Bursts of PCIe AER Log Entries Approximately Every 10 Seconds

I didn’t think to peek at syslog until the system caught a T10 protection information error. While my main issue was cleared up, there’s been a residual sluggishness with the VMs that I haven’t shaken off. And now that I’ve seen them, I cannot unsee:

The picture doesn’t give the full picture of my situation, but it does show that it’s been going on for a while. These entries have been filling the logs in bursts approximately every 10 seconds or so.

  • 01.00.0/00:01.0/00:01.1 can be attributed to the graphics card slot. It was a GeForce GT 1030 until midnight of 2024-13-14. Then it was a RTX 4000 ADA. That the behavior persists across video card changes can only mean that the problem is not card-related.
  • The remainder of the errors under 00:02.1 are chipset-connected devices. 5c:00.0 corresponded to an Intel Optane P5800X which—until today—remained connected via an M.2-to-OCuLink-to-ICY DOCK path including a redriver. The OCuLink cable is 65 cm, which I purchase from Supermicro. However, I had also inserted it into a different slot connected via a shorter 25 cm cable which I was working perfect on a different motherboard brand with the same setup. Yet, the PCIe AER entries did not abate for the P5800X (seen as AER entries for 55:00.0 after I moved it to a different slot in the ICY DOCK enclosure). The Intel Optane P4800X works fine though.
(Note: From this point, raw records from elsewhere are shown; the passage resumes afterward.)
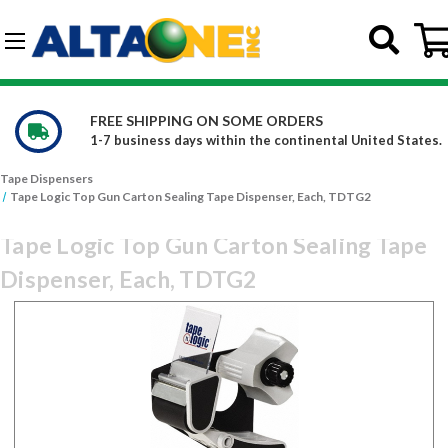
Skip to main content
G-DCFBWKR908
RDERS
WE CARRY OVER 150,000 P
ontinental United States.
Constantly increasing our pro
Tape Dispensers
Tape Logic Top Gun Carton Sealing Tape Dispenser, Each, TDTG2
Tape Logic Top Gun Carton Sealing Tape
Dispenser, Each, TDTG2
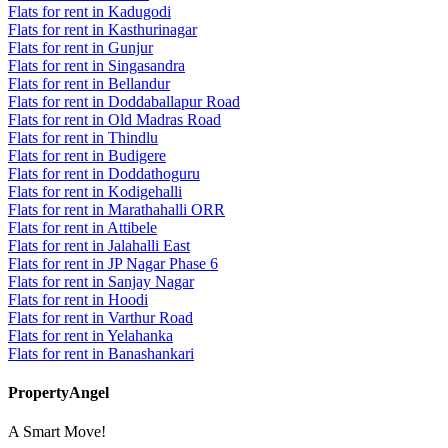
Flats for rent in Kadugodi
Flats for rent in Kasthurinagar
Flats for rent in Gunjur
Flats for rent in Singasandra
Flats for rent in Bellandur
Flats for rent in Doddaballapur Road
Flats for rent in Old Madras Road
Flats for rent in Thindlu
Flats for rent in Budigere
Flats for rent in Doddathoguru
Flats for rent in Kodigehalli
Flats for rent in Marathahalli ORR
Flats for rent in Attibele
Flats for rent in Jalahalli East
Flats for rent in JP Nagar Phase 6
Flats for rent in Sanjay Nagar
Flats for rent in Hoodi
Flats for rent in Varthur Road
Flats for rent in Yelahanka
Flats for rent in Banashankari
PropertyAngel
A Smart Move!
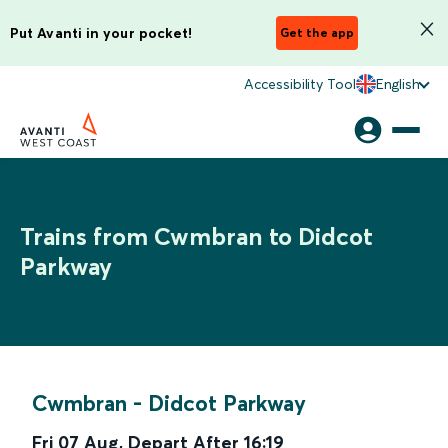
Put Avanti in your pocket!
Get the app
Accessibility Tool
English
Trains from Cwmbran to Didcot
Parkway
Cwmbran
-
Didcot Parkway
Fri 07 Aug
,
Depart After
16:19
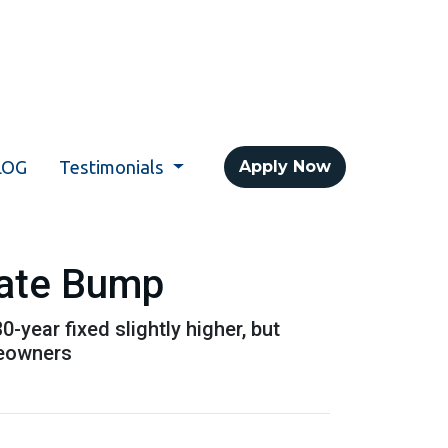
LOG
Testimonials
Apply Now
Rate Bump
year fixed slightly higher, but
meowners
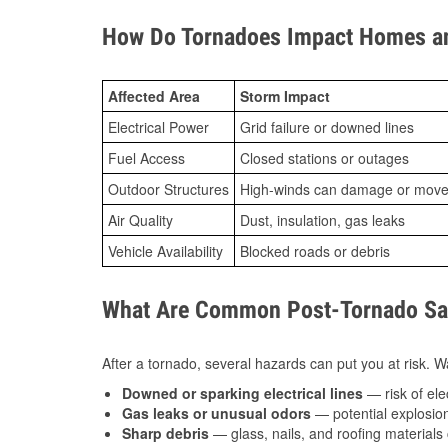
How Do Tornadoes Impact Homes an
Affected Area
Storm Impact
Electrical Power
Grid failure or downed lines
Fuel Access
Closed stations or outages
Outdoor Structures
High-winds can damage or move th
Air Quality
Dust, insulation, gas leaks
Vehicle Availability
Blocked roads or debris
What Are Common Post-Tornado Safe
After a tornado, several hazards can put you at risk. Wa
Downed or sparking electrical lines
— risk of elec
Gas leaks or unusual odors
— potential explosion
Sharp debris
— glass, nails, and roofing materials 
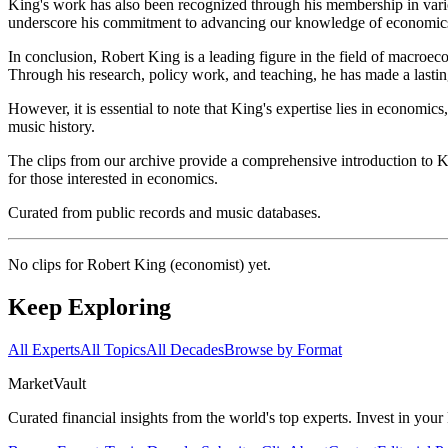
King's work has also been recognized through his membership in vari
underscore his commitment to advancing our knowledge of economics 
In conclusion, Robert King is a leading figure in the field of macroe
Through his research, policy work, and teaching, he has made a lasti
However, it is essential to note that King's expertise lies in economi
music history.
The clips from our archive provide a comprehensive introduction to Ki
for those interested in economics.
Curated from public records and music databases.
No clips for
Robert King (economist)
yet.
Keep Exploring
All Experts
All Topics
All Decades
Browse by Format
Market
Vault
Curated financial insights from the world's top experts. Invest in you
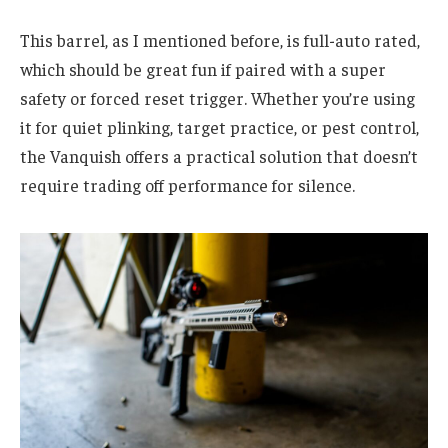
This barrel, as I mentioned before, is full-auto rated,
which should be great fun if paired with a super
safety or forced reset trigger. Whether you’re using
it for quiet plinking, target practice, or pest control,
the Vanquish offers a practical solution that doesn’t
require trading off performance for silence.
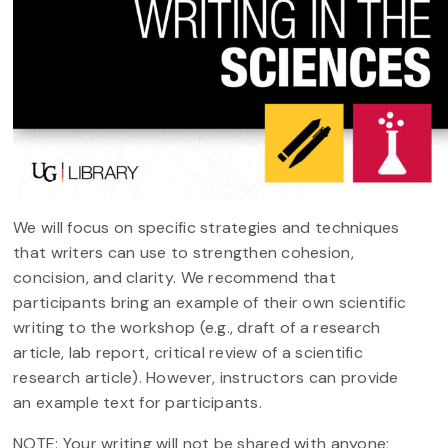
We will focus on specific strategies and techniques
that writers can use to strengthen cohesion,
concision, and clarity. We recommend that
participants bring an example of their own scientific
writing to the workshop (e.g., draft of a research
article, lab report, critical review of a scientific
research article). However, instructors can provide
an example text for participants.
NOTE: Your writing will not be shared with anyone;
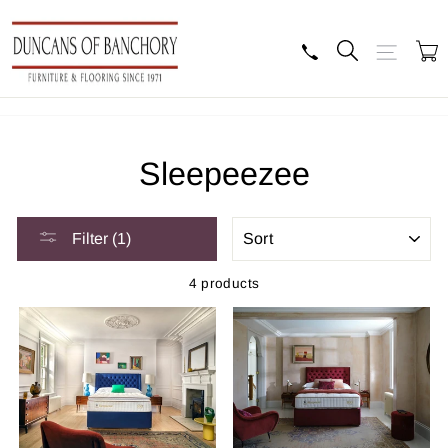
Skip
to
content
Search
Site navig
B
Sleepeezee
SORT
Filter (1)
4 products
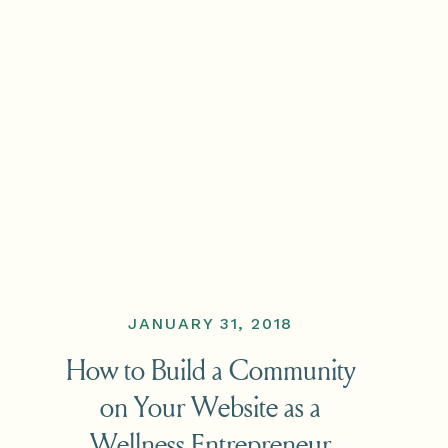
JANUARY 31, 2018
How to Build a Community
on Your Website as a
Wellness Entrepreneur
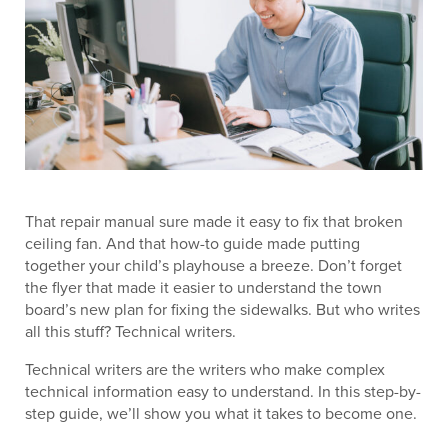
That repair manual sure made it easy to fix that broken
ceiling fan. And that how-to guide made putting
together your child’s playhouse a breeze. Don’t forget
the flyer that made it easier to understand the town
board’s new plan for fixing the sidewalks. But who writes
all this stuff? Technical writers.
Technical writers are the writers who make complex
technical information easy to understand. In this step-by-
step guide, we’ll show you what it takes to become one.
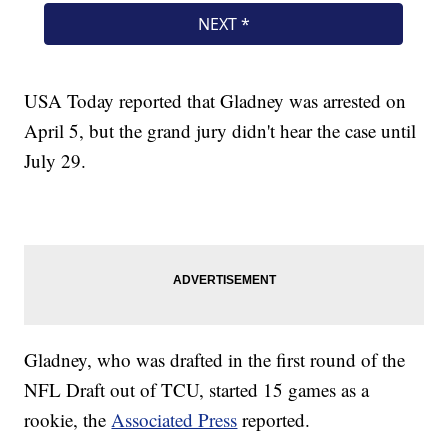
USA Today reported that Gladney was arrested on
April 5, but the grand jury didn't hear the case until
July 29.
Gladney, who was drafted in the first round of the
NFL Draft out of TCU, started 15 games as a
rookie, the
Associated Press
reported.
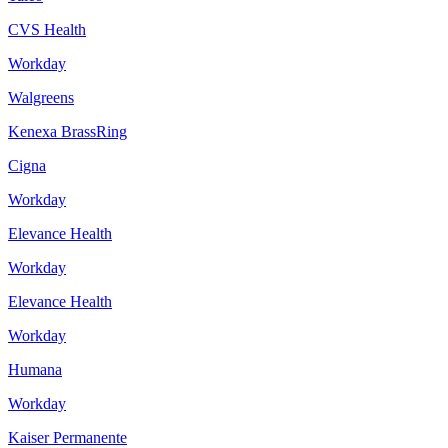
CVS Health
Workday
Walgreens
Kenexa BrassRing
Cigna
Workday
Elevance Health
Workday
Elevance Health
Workday
Humana
Workday
Kaiser Permanente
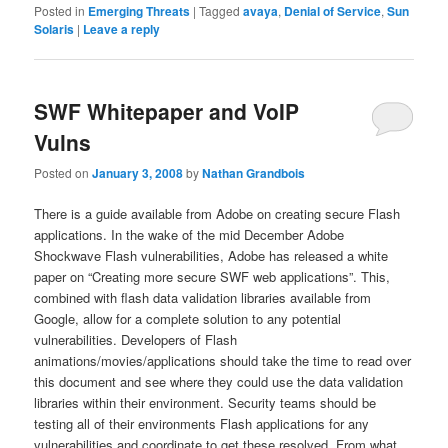
Posted in
Emerging Threats
|
Tagged
avaya
,
Denial of Service
,
Sun
Solaris
|
Leave a reply
SWF Whitepaper and VoIP
Vulns
Posted on
January 3, 2008
by
Nathan Grandbois
There is a guide available from Adobe on creating secure Flash
applications. In the wake of the mid December Adobe
Shockwave Flash vulnerabilities, Adobe has released a white
paper on “Creating more secure SWF web applications”. This,
combined with flash data validation libraries available from
Google, allow for a complete solution to any potential
vulnerabilities. Developers of Flash
animations/movies/applications should take the time to read over
this document and see where they could use the data validation
libraries within their environment. Security teams should be
testing all of their environments Flash applications for any
vulnerabilities and coordinate to get these resolved. From what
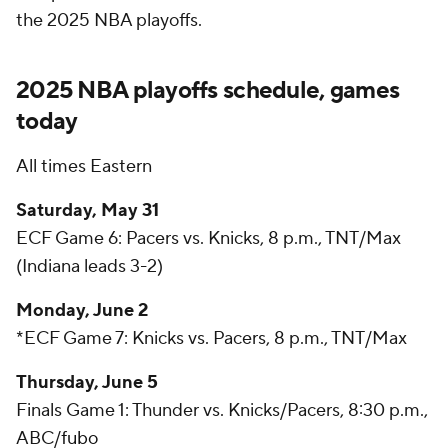
the 2025 NBA playoffs.
2025 NBA playoffs schedule, games
today
All times Eastern
Saturday, May 31
ECF Game 6: Pacers vs. Knicks, 8 p.m., TNT/Max
(Indiana leads 3-2)
Monday, June 2
*ECF Game 7: Knicks vs. Pacers, 8 p.m., TNT/Max
Thursday, June 5
Finals Game 1: Thunder vs. Knicks/Pacers, 8:30 p.m.,
ABC/
fubo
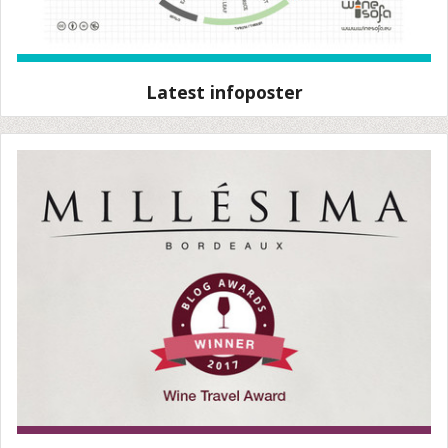
Latest infoposter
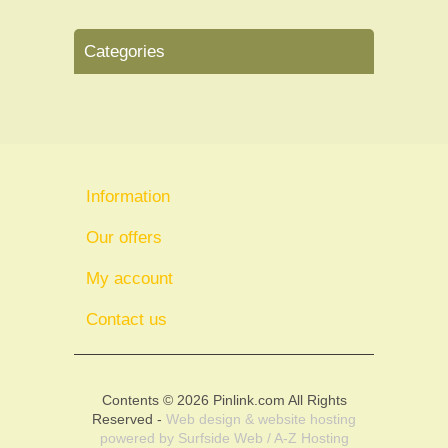
Categories
Information
Our offers
My account
Contact us
Contents © 2026 Pinlink.com All Rights
Reserved -
Web design & website hosting
powered by
Surfside Web / A-Z Hosting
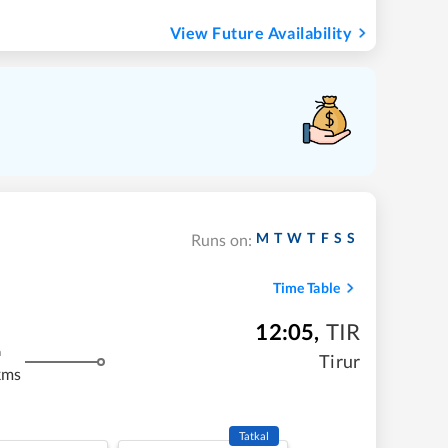
View Future Availability
M
T
W
T
F
S
S
Runs on:
Time Table
12:05
,
TIR
m
Tirur
kms
Tatkal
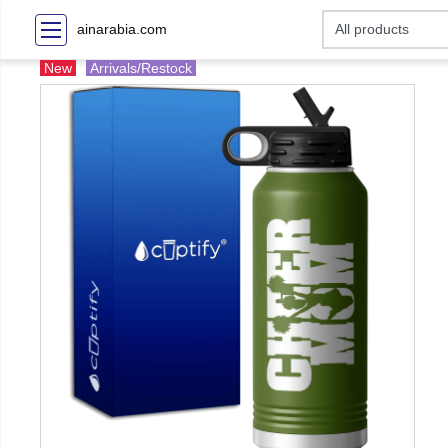
ainarabia.com
New
Arrivals/Restock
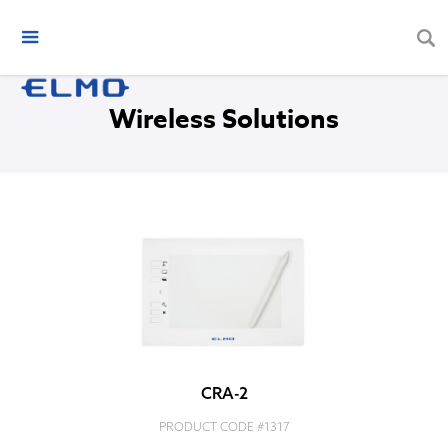
Wireless Solutions
CRA-2
PRODUCT CODE #
1317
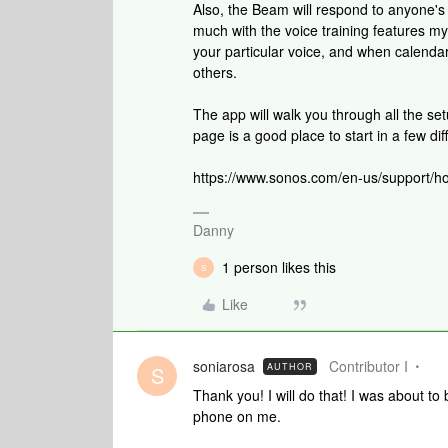
Also, the Beam will respond to anyone's 
much with the voice training features mys
your particular voice, and when calendar
others.
The app will walk you through all the set
page is a good place to start in a few dif
https://www.sonos.com/en-us/support/h
Danny
1 person likes this
S
Like
soniarosa
Contributor I
AUTHOR
S
Thank you! I will do that! I was about to
phone on me.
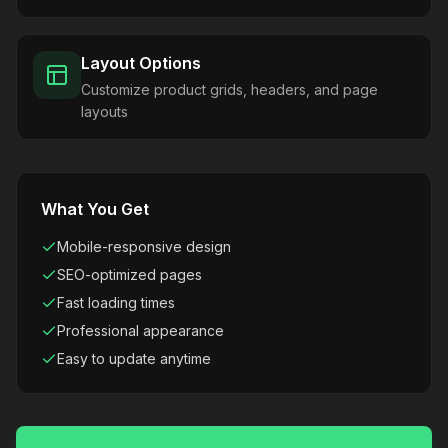
Layout Options
Customize product grids, headers, and page
layouts
What You Get
Mobile-responsive design
SEO-optimized pages
Fast loading times
Professional appearance
Easy to update anytime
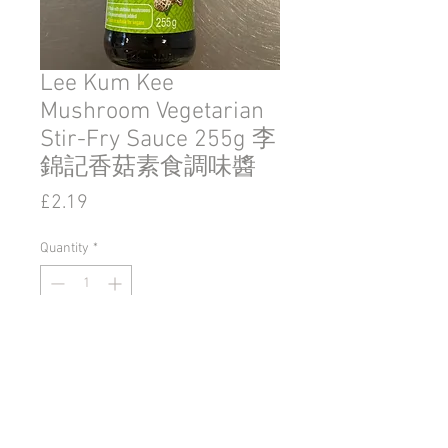
Lee Kum Kee
Mushroom Vegetarian
Stir-Fry Sauce 255g 李
錦記香菇素食調味醬
Price
£2.19
Quantity
*
Add to Cart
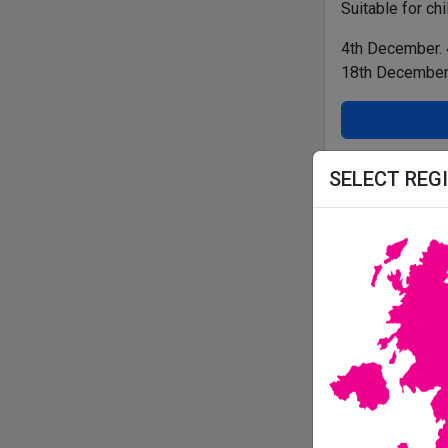
Suitable for ch
4th December.
18th December
THE WORD
SELECT REG
All details correc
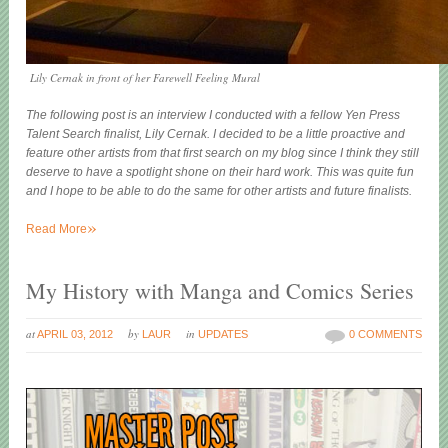
Lily Cernak in front of her Farewell Feeling Mural
The following post is an interview I conducted with a fellow Yen Press
Talent Search finalist, Lily Cernak. I decided to be a little proactive and
feature other artists from that first search on my blog since I think they still
deserve to have a spotlight shone on their hard work. This was quite fun
and I hope to be able to do the same for other artists and future finalists.
»
Read More
My History with Manga and Comics Series
at
by
in
APRIL 03, 2012
LAUR
UPDATES
0 COMMENTS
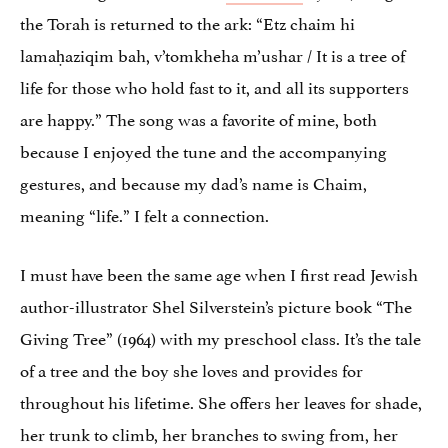
the Torah is returned to the ark: “Etz chaim hi
lamaḥaziqim bah, v’tomkheha m’ushar / It is a tree of
life for those who hold fast to it, and all its supporters
are happy.” The song was a favorite of mine, both
because I enjoyed the tune and the accompanying
gestures, and because my dad’s name is Chaim,
meaning “life.” I felt a connection.
I must have been the same age when I first read Jewish
author-illustrator Shel Silverstein’s picture book “The
Giving Tree” (1964) with my preschool class. It’s the tale
of a tree and the boy she loves and provides for
throughout his lifetime. She offers her leaves for shade,
her trunk to climb, her branches to swing from, her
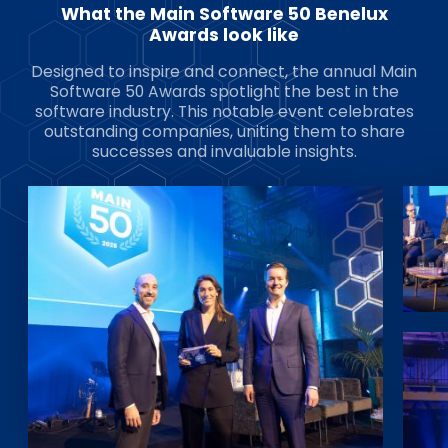
What the Main Software 50 Benelux
Awards look like
Designed to inspire and connect, the annual Main
Software 50 Awards spotlight the best in the
software industry. This notable event celebrates
outstanding companies, uniting them to share
successes and invaluable insights.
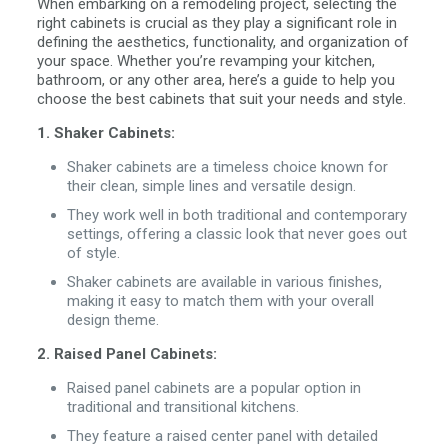
When embarking on a remodeling project, selecting the
right cabinets is crucial as they play a significant role in
defining the aesthetics, functionality, and organization of
your space. Whether you’re revamping your kitchen,
bathroom, or any other area, here’s a guide to help you
choose the best cabinets that suit your needs and style.
1. Shaker Cabinets:
Shaker cabinets are a timeless choice known for
their clean, simple lines and versatile design.
They work well in both traditional and contemporary
settings, offering a classic look that never goes out
of style.
Shaker cabinets are available in various finishes,
making it easy to match them with your overall
design theme.
2. Raised Panel Cabinets:
Raised panel cabinets are a popular option in
traditional and transitional kitchens.
They feature a raised center panel with detailed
I’m beginning to suspect the either motherboard or EMI taking a toll on the signal integrity. I’ve also had brief episodes of Linux complaining about possible EMI while initializing USB ports and SATA drives until I moved some cables around. But why would the primary PCIe slot generate so many AER entries? The Broadcom P411W-32P gave no such issues on the secondary slot, and that’s closest to where all the cables and wires run. :thinking:

Should I panic or is this what a contemporary system is supposed to tolerate?

  • Motherboard: ASRock X670E Taichi
  • CPU: AMD Ryzen 7 7700X
  • PSU: XPG Fusion 1600 Titanium

EDIT: The ones coming from the GPU went away after adding kernel command line option pcie_aspm=off.

The PCIe 4.0 errors over OCuLink, however, are unresolved.

Were you able to fix this issue?

Well, the PCIe errors from the VM went away. I haven’t figured out the PCIe 4.0 instability, but surely a better cable (from a reputable vendor) should do the trick.

On the other hand, I’ve also run into a new issue where the system randomly resets from time to time―sometimes a day or two apart and sometimes merely an hour apart. RAM stress test passed the 40 hour mark, so it’s probably not that. Running the system for over a day so far without starting the Windows VM (host is desktop Ubuntu) and it seems stable. System load seems to be a non-factor as the resets happened simply with only Microsoft Edge running in the guest.

I enabled 1 GiB huge pages, but that was at least a week before the first random reset. So I suspect a change in the VM config to enable nested virtualization, which I did a few days after I enabled huge pages.

1 Like

12 days of uptime and counting… safe to say that the host has no issues. Time to find out where the problem is in the VM configuration.

Is this plugged into a UPS or power filter?

Neither. Everything is plugged directly into the wall.